I just learned how to add branches to linked documents (document trees).
Now I am trying to do the opposite, i.e., cut branches of document trees according to a lookup list by using a function.
Reproducible example:
library(tidyverse)
# list of document trees
df1 <- tibble(id_from=c(NA_character_,"111","222","333","444","444","aaa","bbb","x","x"),
id_to=c("111","222","333","444","aaa","bbb","x","ccc","x1","x1"),
level=c(0,1,2,3,4,4,5,5,6,6))
df2 <- tibble(id_from=c(NA_character_,"thank"),
id_to=c("thank","you"),
level=c(0,1))
tree_list <- list(df1,df2)
tree_list
#> [[1]]
#> # A tibble: 10 × 3
#> id_from id_to level
#> <chr> <chr> <dbl>
#> 1 <NA> 111 0
#> 2 111 222 1
#> 3 222 333 2
#> 4 333 444 3
#> 5 444 aaa 4
#> 6 444 bbb 4
#> 7 aaa x 5
#> 8 bbb ccc 5
#> 9 x x1 6
#> 10 x x1 6
#>
#> [[2]]
#> # A tibble: 2 × 3
#> id_from id_to level
#> <chr> <chr> <dbl>
#> 1 <NA> thank 0
#> 2 thank you 1
# lookup list, i.e. branches that I want to cut
cut1 <- tibble(id_from=c("444"),
id_to=c("aaa"))
cut2 <- tibble(id_from=c("thank"),
id_to=c("you"))
cut3 <- tibble(id_from=c("bbb"),
id_to=c("ccc"))
cut4 <- tibble(id_from=c("x"),
id_to=c("x1"))
cut_lookup <- list(cut1,cut2,cut3,cut4)
cut_lookup
#> [[1]]
#> # A tibble: 1 × 2
#> id_from id_to
#> <chr> <chr>
#> 1 444 aaa
#>
#> [[2]]
#> # A tibble: 1 × 2
#> id_from id_to
#> <chr> <chr>
#> 1 thank you
#>
#> [[3]]
#> # A tibble: 1 × 2
#> id_from to_id
#> <chr> <chr>
#> 1 bbb ccc
#>
#> [[4]]
#> # A tibble: 1 × 2
#> id_from id_to
#> <chr> <chr>
#> 1 x x1
Created on 2023-04-02 with reprex v2.0.2
Desired output:
#> [[1]]
#> # A tibble: 5 × 3
#> id_from id_to level
#> <chr> <chr> <dbl>
#> 1 <NA> 111 0
#> 2 111 222 1
#> 3 222 333 2
#> 4 333 444 3
#> 5 444 bbb 4
#>
#> [[2]]
#> # A tibble: 1 × 3
#> id_from id_to level
#> <chr> <chr> <dbl>
#> 1 <NA> thank 0
I tried the following, but I get errors:
# function to cut branches from a single tree
cut_tree <- function(tree, cuts) {
nodes_to_cut_table <- setNames(rep(TRUE, length(cuts$id_from)), cuts$id_from)

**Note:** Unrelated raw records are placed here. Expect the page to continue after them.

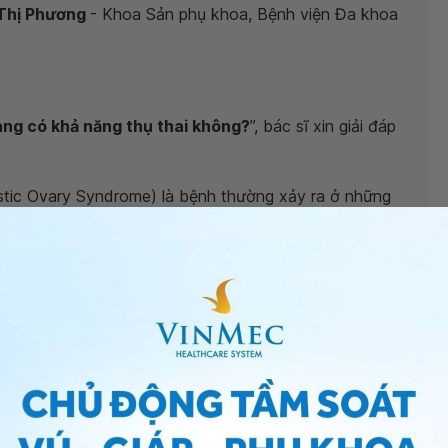
 Thị Phương
- Khoa Sản phụ khoa, Bệnh viện Đa khoa
ng có khả năng thụ thai không?
”, bác sĩ xin giải đáp
stic Ovary Syndrome) là bệnh thường xảy ra ở những
 nam trong khi đó lượng hormone sinh dục nữ trong cơ
ra bất thường.
 thai một cách tự nhiên. nhiều nghiên cứu đã cho
trứng đa nang cũng không thể mang thai, vẫn có
ám và điều trị kịp thời. Tuy nhiên, nếu tình trạng
vô sinh
 do yếu tố di truyền, do thừa Insulin, do chế độ ăn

nodes_to_cut <- unique(cuts$id_from)
tree %>%
filter(!id_from %in% nodes_to_cut) %>%
filter(!id_to %in% nodes_to_cut) %>%
filter(!id_from %in% nodes_to_cut_table) %>%
filter(!id_to %in% nodes_to_cut_table)
}
# function to apply cuts to a list of trees
cut_trees <- function(tree_list, cut_lookup) {
pmap(list(tree_list, cut_lookup), cut_tree)
}
# apply cuts to the example input
cut_trees <- cut_trees(tree_list, cut_lookup)
#> Error in `pmap()`:
#> ! Can't recycle `.l[[1]]` (size 2) to match `.l[[2]]` (size 4).
#> Backtrace:
#> ▆
#> 1. ├─global cut_trees(tree_list, cut_lookup)

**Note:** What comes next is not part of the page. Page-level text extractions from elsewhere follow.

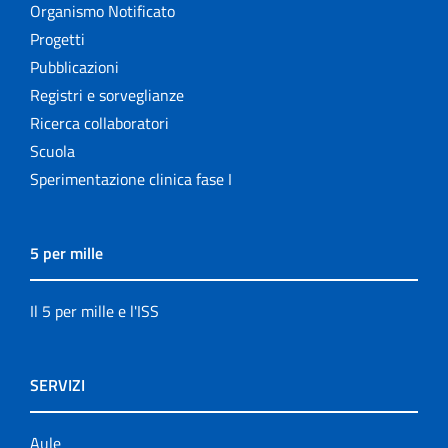
Organismo Notificato
Progetti
Pubblicazioni
Registri e sorveglianze
Ricerca collaboratori
Scuola
Sperimentazione clinica fase I
5 per mille
Il 5 per mille e l'ISS
SERVIZI
Aule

#> 2. │ └─purrr::pmap(list(tree_list, cut_lookup), cut_tree)
#> 3. │ └─purrr:::pmap_("list", .l, .f, ..., .progress = .progress)

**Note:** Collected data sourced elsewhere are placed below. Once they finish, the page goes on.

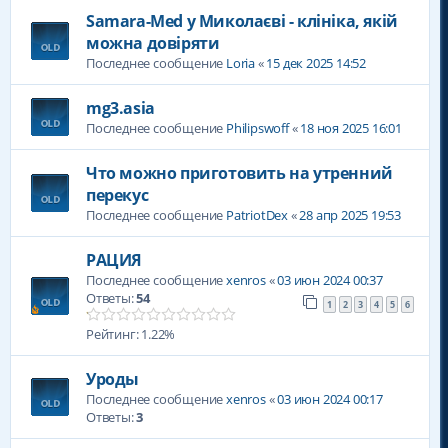
Samara-Med у Миколаєві - клініка, якій
можна довіряти
Последнее сообщение
Loria
«
15 дек 2025 14:52
mg3.asia
Последнее сообщение
Philipswoff
«
18 ноя 2025 16:01
Что можно приготовить на утренний
перекус
Последнее сообщение
PatriotDex
«
28 апр 2025 19:53
РАЦИЯ
Последнее сообщение
xenros
«
03 июн 2024 00:37
Ответы:
54
1
2
3
4
5
6
Рейтинг: 1.22%
Уроды
Последнее сообщение
xenros
«
03 июн 2024 00:17
Ответы:
3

#> 4. │ └─vctrs::vec_size_common(!!!.l, .arg = ".l", .call = .purrr_error_call)
#> 5. └─vctrs::stop_incompatible_size(...)
#> 6. └─vctrs:::stop_incompatible(...)
#> 7. └─vctrs:::stop_vctrs(...)
#> 8. └─rlang::abort(message, class = c(class, "vctrs_error"), ..., call = call)
cut_trees
#> function(tree_list, cut_lookup) {
#> pmap(list(tree_list, cut_lookup), cut_tree)
#> }
Created on 2023-04-02 with reprex v2.0.2
UPDATE As discussed here; the items can merge. The items are temporally ordered (newest first), items only reference older items, they never reference a more recent item.
This solution uses the same get_tree() function from my answer to your previous post. Now it’s iterated over by cut_branches() to find branches in the data corresponding to the nodes in cut_lookup(). The identified branches are then removed using dplyr::anti_join().
library(dplyr)
library(purrr)
get_tree <- function(id, data) {
branch <- filter(data, id_from == id)
if (nrow(branch) == 0) return()
bind_rows(
branch,
map(branch$id_to, \(x) get_tree(x, data))
)
}
cut_branches <- function(data, lookups) {
nodes_to_cut <- bind_rows(lookups)
branches_to_cut <- nodes_to_cut %>%
pull(id_to) %>%
map(\(id) get_tree(id, data)) %>%
bind_rows(nodes_to_cut)
anti_join(data, branches_to_cut, join_by(id_from, id_to))
}
map(tree_list, \(x) cut_branches(x, lookups = cut_lookup))
Result:
[[1]]
# A tibble: 5 × 3
id_from id_to level
<chr> <chr> <dbl>
1 <NA> 111 0
2 111 222 1
3 222 333 2
4 333 444 3
5 444 bbb 4
[[2]]
# A tibble: 1 × 3
id_from id_to level
<chr> <chr> <dbl>
1 <NA> thank 0